Redacción (Jueves, 18-07-2013, Gaudium Press) Cuando conseguimos alejarnos por algunos momentos del corre-corre rutinario y dejamos la selva de concreto de nuestras ciudades para aproximarnos más a la naturaleza, su belleza y ordenación nos invitan a deleitarnos con un mundo de paz y serenidad y a aprender muchas lecciones…
Nos falta tiempo para admirar el Sol que se levanta para traernos el día, esparciendo sobre el cielo colores bellos y variados. Sin nunca dejar de hacer su recorrido con constancia y puntualidad, brilla él hasta el momento de retirarse, para ceder lugar a la reina de la noche, la Luna. Y cuando la bóveda celeste ya está cubierta con el nocturno manto oscuro, titilan las preciosas estrellas, jamás se chocan unas con las otras, manteniendo siempre impecable disciplina.
La misma ordenación vemos reflejada en el reino animal: desde los mayores, pasando por los más astutos, hasta los más inofensivos, cada uno manifiesta un modo de vida regulado y constante, siguiendo con rectitud los impulsos de sus instintos naturales.
Pues es para admirar un humilde insecto que invitamos a nuestro lector a dejar sus preocupaciones por unos instantes. Observemos a las hormigas, «animales pequeños en la tierra que, entretanto, son sabios, muy sabios» (Pr 30, 24).

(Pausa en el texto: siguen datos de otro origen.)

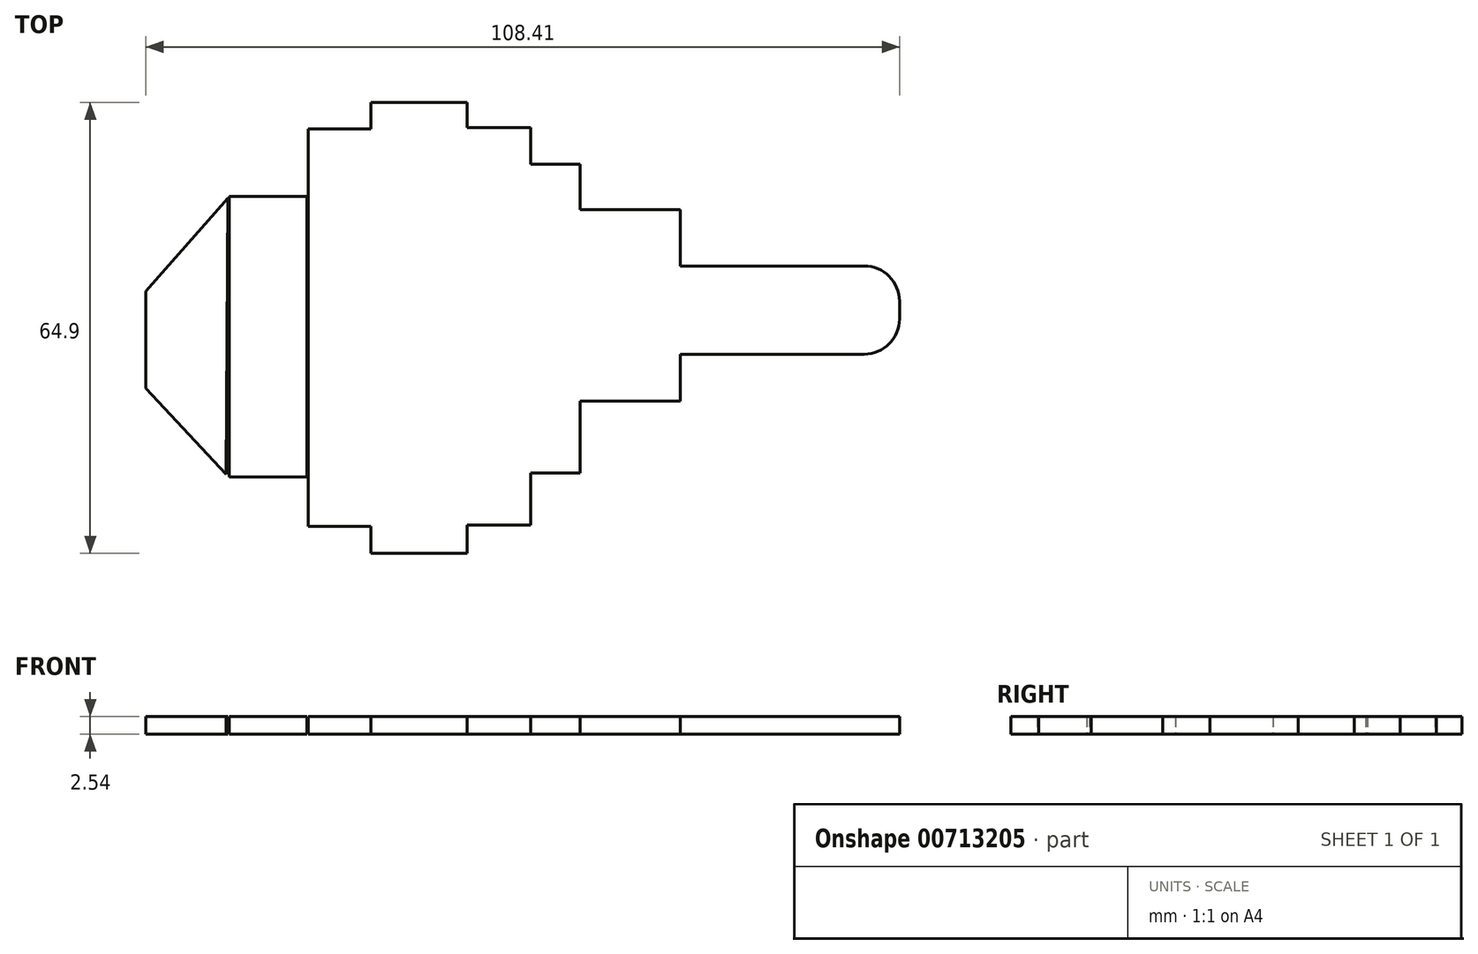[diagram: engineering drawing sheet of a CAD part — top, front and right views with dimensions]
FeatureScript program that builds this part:
annotation { "Feature Type Name" : "Feature", "Feature Type Description" : "" }
export const myFeature = defineFeature(function(context is Context, id is Id, definition is map)
    precondition{}
    {
        {
            var Q0;
            Q0=qCreatedBy(makeId("Top.planeOp"),FACE);
            var sketch = newSketch(context, id + "F0", { "sketchPlane" : qUnion([Q0])});
            skLineSegment(sketch, "E0.bottom", {"start": v(44.31, 7.48) * mm, "end": v(70.98, 7.48) * mm});
            skLineSegment(sketch, "E0.top", {"start": v(44.31, -5.22) * mm, "end": v(70.98, -5.22) * mm});
            skLineSegment(sketch, "E0.left", {"start": v(44.31, 7.48) * mm, "end": v(44.31, -5.22) * mm});
            skLineSegment(sketch, "E0.right", {"start": v(76.06, 2.4) * mm, "end": v(76.06, -0.14) * mm});
            skPoint(sketch, "E1.visualSharp", {"position": v(76.06, 7.48) * mm});
            skArc(sketch, "E1.filletArc", {"start": v(76.06, 2.4) * mm, "mid": v(74.58, 6) * mm, "end": v(70.98, 7.48) * mm});
            skPoint(sketch, "E2.visualSharp", {"position": v(76.06, -5.22) * mm});
            skArc(sketch, "E2.filletArc", {"start": v(70.98, -5.22) * mm, "mid": v(74.58, -3.73) * mm, "end": v(76.06, -0.14) * mm});
            skSolve(sketch);
        }
        {
            var Q0;
            Q0 = qSketchRegion(id + "F0", true);
            extrude(context, id + "F1", {"entities" : qUnion([Q0]), "depth" : 2.54 * mm, "offsetDistance" : 25.4 * mm});
        }
        {
            var Q0;
            Q0=qCreatedBy(makeId("Top.planeOp"),FACE);
            var sketch = newSketch(context, id + "F2", { "sketchPlane" : qUnion([Q0])});
            skLineSegment(sketch, "E3.bottom", {"start": v(44.52, -11.97) * mm, "end": v(29.92, -11.97) * mm});
            skLineSegment(sketch, "E3.top", {"start": v(44.52, 15.6) * mm, "end": v(29.92, 15.6) * mm});
            skLineSegment(sketch, "E3.left", {"start": v(44.52, -11.97) * mm, "end": v(44.52, 15.6) * mm});
            skLineSegment(sketch, "E3.right", {"start": v(29.92, -11.97) * mm, "end": v(29.92, 15.6) * mm});
            skPoint(sketch, "E3.middle", {"position": v(37.22, 1.81) * mm});
            skSolve(sketch);
        }
        {
            var Q0;
            Q0=makeQuery(id+"F2.imprint","IMPRINT",FACE,{"disambiguationData":[TD([[makeQuery(id+"F2.imprint","IMPRINT",EDGE,{"derivedFrom":sQuery(id+"F2.wireOp",EDGE,"E3.bottom")}),-1.0]])]});
            extrude(context, id + "F3", {"entities" : qUnion([Q0]), "operationType" : NewBodyOperationType.ADD, "depth" : 2.54 * mm, "offsetDistance" : 25.4 * mm});
        }
        {
            var Q0;
            Q0=qCreatedBy(makeId("Top.planeOp"),FACE);
            var sketch = newSketch(context, id + "F4", { "sketchPlane" : qUnion([Q0])});
            skLineSegment(sketch, "E4.bottom", {"start": v(30.12, 22.14) * mm, "end": v(22.61, 22.14) * mm});
            skLineSegment(sketch, "E4.top", {"start": v(30.12, -22.3) * mm, "end": v(22.61, -22.3) * mm});
            skLineSegment(sketch, "E4.left", {"start": v(30.12, 22.14) * mm, "end": v(30.12, -22.3) * mm});
            skLineSegment(sketch, "E4.right", {"start": v(22.61, 22.14) * mm, "end": v(22.61, -22.3) * mm});
            skSolve(sketch);
        }
        {
            var Q0;
            Q0 = qSketchRegion(id + "F4", true);
            extrude(context, id + "F5", {"entities" : qUnion([Q0]), "operationType" : NewBodyOperationType.ADD, "depth" : 2.54 * mm, "offsetDistance" : 25.4 * mm});
        }
        {
            var Q0;
            Q0=qCreatedBy(makeId("Top.planeOp"),FACE);
            var sketch = newSketch(context, id + "F6", { "sketchPlane" : qUnion([Q0])});
            skLineSegment(sketch, "E5.bottom", {"start": v(23.02, 27.38) * mm, "end": v(13.49, 27.38) * mm});
            skLineSegment(sketch, "E5.top", {"start": v(23.02, -29.81) * mm, "end": v(13.49, -29.81) * mm});
            skLineSegment(sketch, "E5.left", {"start": v(23.02, 27.38) * mm, "end": v(23.02, -29.81) * mm});
            skLineSegment(sketch, "E5.right", {"start": v(13.49, 27.38) * mm, "end": v(13.49, -29.81) * mm});
            skSolve(sketch);
        }
        {
            var Q0;
            Q0 = qSketchRegion(id + "F6", true);
            extrude(context, id + "F7", {"entities" : qUnion([Q0]), "operationType" : NewBodyOperationType.ADD, "depth" : 2.54 * mm, "offsetDistance" : 25.4 * mm});
        }
        {
            var Q0;
            Q0=qCreatedBy(makeId("Top.planeOp"),FACE);
            var sketch = newSketch(context, id + "F8", { "sketchPlane" : qUnion([Q0])});
            skLineSegment(sketch, "E6.bottom", {"start": v(13.84, 31.03) * mm, "end": v(0, 31.03) * mm});
            skLineSegment(sketch, "E6.top", {"start": v(13.84, -33.87) * mm, "end": v(0, -33.87) * mm});
            skLineSegment(sketch, "E6.left", {"start": v(13.84, 31.03) * mm, "end": v(13.84, -33.87) * mm});
            skLineSegment(sketch, "E6.right", {"start": v(0, 31.03) * mm, "end": v(0, -33.87) * mm});
            skSolve(sketch);
        }
        {
            var Q0;
            Q0 = qSketchRegion(id + "F8", true);
            extrude(context, id + "F9", {"entities" : qUnion([Q0]), "operationType" : NewBodyOperationType.ADD, "depth" : 2.54 * mm, "offsetDistance" : 25.4 * mm});
        }
        {
            var Q0;
            Q0=qCreatedBy(makeId("Top.planeOp"),FACE);
            var sketch = newSketch(context, id + "F10", { "sketchPlane" : qUnion([Q0])});
            skLineSegment(sketch, "E7.bottom", {"start": v(0.54, 27.18) * mm, "end": v(-8.99, 27.18) * mm});
            skLineSegment(sketch, "E7.top", {"start": v(0.54, -30.01) * mm, "end": v(-8.99, -30.01) * mm});
            skLineSegment(sketch, "E7.left", {"start": v(0.54, 27.18) * mm, "end": v(0.54, -30.01) * mm});
            skLineSegment(sketch, "E7.right", {"start": v(-8.99, 27.18) * mm, "end": v(-8.99, -30.01) * mm});
            skSolve(sketch);
        }
        {
            var Q0;
            Q0=makeQuery(id+"F10.imprint","IMPRINT",FACE,{"disambiguationData":[TD([[makeQuery(id+"F10.imprint","IMPRINT",EDGE,{"derivedFrom":sQuery(id+"F10.wireOp",EDGE,"E7.bottom")}),1.0]])]});
            extrude(context, id + "F11", {"entities" : qUnion([Q0]), "operationType" : NewBodyOperationType.ADD, "depth" : 2.54 * mm, "offsetDistance" : 25.4 * mm});
        }
        {
            var Q0;
            Q0=qCreatedBy(makeId("Top.planeOp"),FACE);
            var sketch = newSketch(context, id + "F12", { "sketchPlane" : qUnion([Q0])});
            skLineSegment(sketch, "E8.bottom", {"start": v(-9.2, 17.47) * mm, "end": v(-20.38, 17.47) * mm});
            skLineSegment(sketch, "E8.top", {"start": v(-9.2, -22.92) * mm, "end": v(-20.38, -22.92) * mm});
            skLineSegment(sketch, "E8.left", {"start": v(-9.2, 17.47) * mm, "end": v(-9.2, -22.92) * mm});
            skLineSegment(sketch, "E8.right", {"start": v(-20.38, 17.47) * mm, "end": v(-20.38, -22.92) * mm});
            skSolve(sketch);
        }
        {
            var Q0;
            Q0 = qSketchRegion(id + "F12", true);
            extrude(context, id + "F13", {"entities" : qUnion([Q0]), "depth" : 2.54 * mm, "offsetDistance" : 25.4 * mm});
        }
        {
            var Q0;
            Q0=qCreatedBy(makeId("Top.planeOp"),FACE);
            var sketch = newSketch(context, id + "F14", { "sketchPlane" : qUnion([Q0])});
            skLineSegment(sketch, "E9", {"start": v(-20.59, 17.24) * mm, "end": v(-32.35, 3.85) * mm});
            skLineSegment(sketch, "E10", {"start": v(-32.35, 3.85) * mm, "end": v(-32.35, -10.14) * mm});
            skLineSegment(sketch, "E11", {"start": v(-32.35, -10.14) * mm, "end": v(-20.79, -22.51) * mm});
            skLineSegment(sketch, "E12", {"start": v(-20.79, -22.51) * mm, "end": v(-20.59, 17.24) * mm});
            skSolve(sketch);
        }
        {
            var Q0;
            Q0=makeQuery(id+"F14.imprint","IMPRINT",FACE,{"disambiguationData":[TD([[makeQuery(id+"F14.imprint","IMPRINT",EDGE,{"derivedFrom":sQuery(id+"F14.wireOp",EDGE,"E9")}),1.0]])]});
            extrude(context, id + "F15", {"entities" : qUnion([Q0]), "depth" : 2.54 * mm, "offsetDistance" : 25.4 * mm});
        }
    });
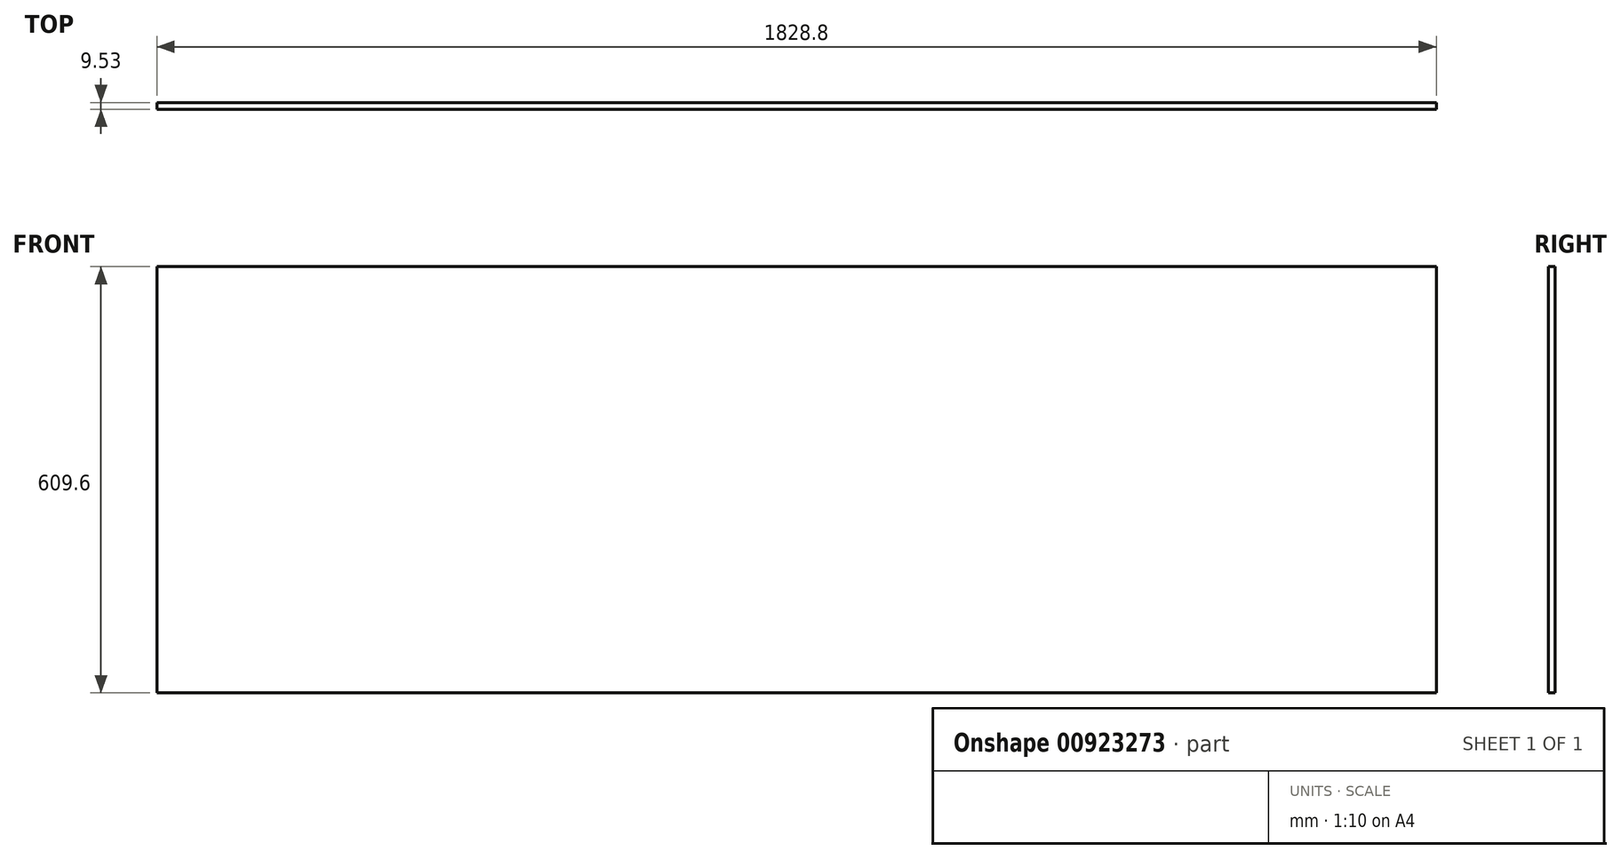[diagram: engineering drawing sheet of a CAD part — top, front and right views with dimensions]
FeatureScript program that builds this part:
annotation { "Feature Type Name" : "Feature", "Feature Type Description" : "" }
export const myFeature = defineFeature(function(context is Context, id is Id, definition is map)
    precondition{}
    {
        {
            var Q0;
            Q0=qCreatedBy(makeId("Front.planeOp"),FACE);
            var sketch = newSketch(context, id + "F0", { "sketchPlane" : qUnion([Q0])});
            skLineSegment(sketch, "E0.bottom", {"start": v(0, 0) * mm, "end": v(1828.8, 0) * mm});
            skLineSegment(sketch, "E0.top", {"start": v(0, 609.6) * mm, "end": v(1828.8, 609.6) * mm});
            skLineSegment(sketch, "E0.left", {"start": v(0, 0) * mm, "end": v(0, 609.6) * mm});
            skLineSegment(sketch, "E0.right", {"start": v(1828.8, 0) * mm, "end": v(1828.8, 609.6) * mm});
            skPoint(sketch, "E1", {"position": v(0, 609.6) * mm});
            skPoint(sketch, "E2", {"position": v(44.45, 609.6) * mm});
            skPoint(sketch, "E3", {"position": v(44.45, 533.4) * mm});
            skPoint(sketch, "E4", {"position": v(1784.35, 609.6) * mm});
            skPoint(sketch, "E5", {"position": v(1784.35, 533.4) * mm});
            skSolve(sketch);
        }
        {
            var Q0;
            Q0=makeQuery(id+"F0.imprint","IMPRINT",FACE,{"disambiguationData":[TD([[makeQuery(id+"F0.imprint","IMPRINT",EDGE,{"derivedFrom":sQuery(id+"F0.wireOp",EDGE,"E0.bottom")}),1.0]])]});
            extrude(context, id + "F1", {"entities" : qUnion([Q0]), "depth" : 9.52 * mm, "offsetDistance" : 25.4 * mm});
        }
    });
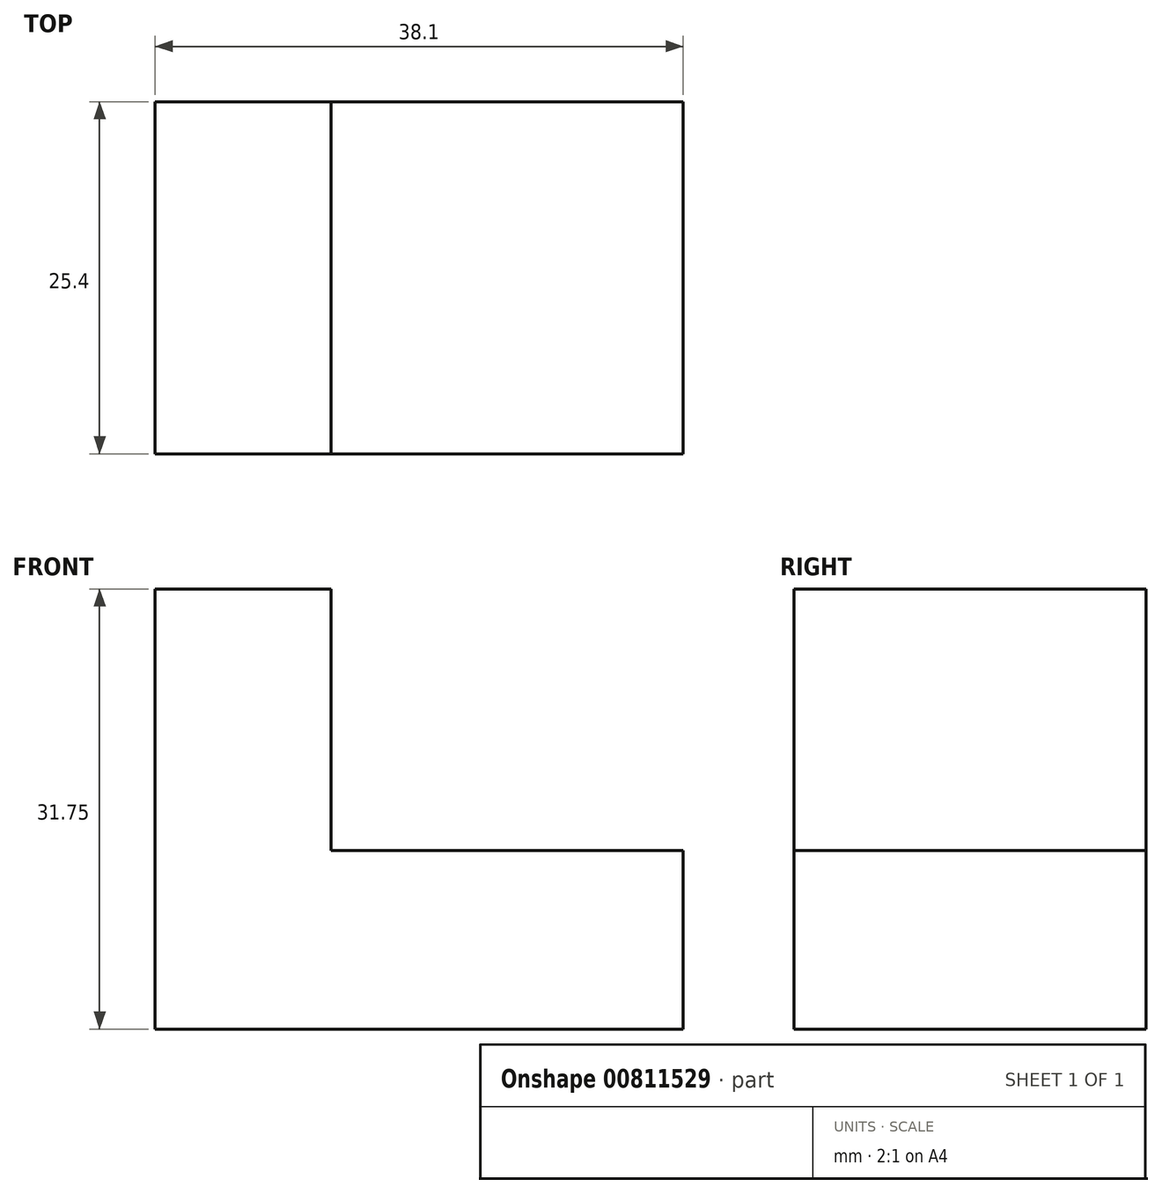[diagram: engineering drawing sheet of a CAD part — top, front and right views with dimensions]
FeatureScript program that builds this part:
annotation { "Feature Type Name" : "Feature", "Feature Type Description" : "" }
export const myFeature = defineFeature(function(context is Context, id is Id, definition is map)
    precondition{}
    {
        {
            var Q0;
            Q0=qCreatedBy(makeId("Front.planeOp"),FACE);
            var sketch = newSketch(context, id + "F0", { "sketchPlane" : qUnion([Q0])});
            skLineSegment(sketch, "E0", {"start": v(0, 0) * mm, "end": v(38.1, 0) * mm});
            skLineSegment(sketch, "E1", {"start": v(0, 0) * mm, "end": v(0, 31.75) * mm});
            skLineSegment(sketch, "E2", {"start": v(0, 31.75) * mm, "end": v(12.7, 31.75) * mm});
            skLineSegment(sketch, "E3", {"start": v(12.7, 31.75) * mm, "end": v(12.7, 12.87) * mm});
            skLineSegment(sketch, "E4", {"start": v(12.7, 12.87) * mm, "end": v(38.1, 12.87) * mm});
            skLineSegment(sketch, "E5", {"start": v(38.1, 12.87) * mm, "end": v(38.1, 0) * mm});
            skSolve(sketch);
        }
        {
            var Q0;
            Q0=makeQuery(id+"F0.imprint","IMPRINT",FACE,{"disambiguationData":[TD([[makeQuery(id+"F0.imprint","IMPRINT",EDGE,{"derivedFrom":sQuery(id+"F0.wireOp",EDGE,"E0")}),1.0]])]});
            extrude(context, id + "F1", {"entities" : qUnion([Q0]), "depth" : 25.4 * mm, "offsetDistance" : 25.4 * mm});
        }
    });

A pesar de que no presentan una hermosa figura, ellas provocan encanto por la perfección de su vida en sociedad. No es raro un niño, al jugar en el jardín de su casa, encontrar un hormiguero y pisarlo, quedando espantado por ver la cantidad de insectos que corren desesperados por la «tragedia» sucedida… ¡Cuántos caminos y galerías son descubiertos debajo de la tierra! ¿Cómo un lugar tan diminuto sirve de alojamiento para tantas hormiguitas? Y más asombroso todavía es ver todo tan bien organizado y dividido, habiendo, hasta incluso, reparticiones con cámaras y salones.
Allí viven las hormigas en completa armonía, ayudándose mutuamente. Muy raro es encontrar alguna solita, siempre marchan en conjunto en busca del alimento, formando verdaderos cortejos. Y es tal la unión entre ellas, que una, al pasar al lado de la otra, nunca sigue su camino sin parar para «saludar» a su compañera.
Llama también la atención la pertinacia con que estos diminutos insectos desempeñan sus trabajos: independiente del tamaño y del peso de los alimentos -muchas veces superiores a su estatura-, nunca desaniman o desisten, siguiendo siempre adelante, con ímpetu y rapidez.
Si pensamos en los desórdenes y extravíos existentes en el mundo de los hombres, desconocidos en el universo de las hormigas, es posible que sintamos tristeza. Y con razón, pues estando el hombre dotado de inteligencia y voluntad, poseyendo un fuerte instinto de sociabilidad que le da el anhelo -hasta incluso la necesidad- de convivir con los otros, y contando todavía con el auxilio de la gracia, ¿por qué vemos tanto egoísmo y violencia en la sociedad?
¡Ah… si el hombre recordase más al Creador de todas estas maravillas, sus instintos quedarían más ordenados! Si amase él a Dios sobre todas las cosas y al prójimo según el amor que Él tiene por cada uno (cf. Jn 13, 34), ¡cómo sería diferente el mundo en el cual vivimos!
A eso nos invita la imagen de la tenaz hormiguita cargando su pesado fardo. ¿Pues no es verdad que ella hace recordar a Nuestro Salvador subiendo a lo alto del Calvario cargado con el peso de nuestros pecados, sin demostrar una fimbria de cansancio o desánimo?
No es sin razón que la Escritura aconseja dirigir nuestra atención a este humilde insecto: «Ve a la hormiga, oh perezoso, observa su proceder y tórnate sabio: ella no tiene jefe, ni inspector, ni maestro; prepara en el verano su provisión, selecciona en el tiempo de la cosecha su comida» (Pr 6, 6-8).
Entretanto, no debemos restringir este consejo tan solo a nuestras fatigas físicas y terrenales, sino, sobre todo, a las espirituales, que tocan al servicio de la Santa Iglesia, para la implantación del Reino de Cristo en todo el orbe de la Tierra.
Apoyándonos solamente en nuestras propias fuerzas, sin embargo, jamás alcanzaremos la meta. Para alcanzarla, debemos recurrir a las armas de la oración con la misma pertinacia de las hormigas, pues es por medio de las gracias a través de ella obtenidas que nos vendrá la fortaleza necesaria para abandonar el camino del egoísmo y abrazar el de la virtud. Solo así se establecerá de nuevo la paz, la bienquerencia y la armonía entre los hombres.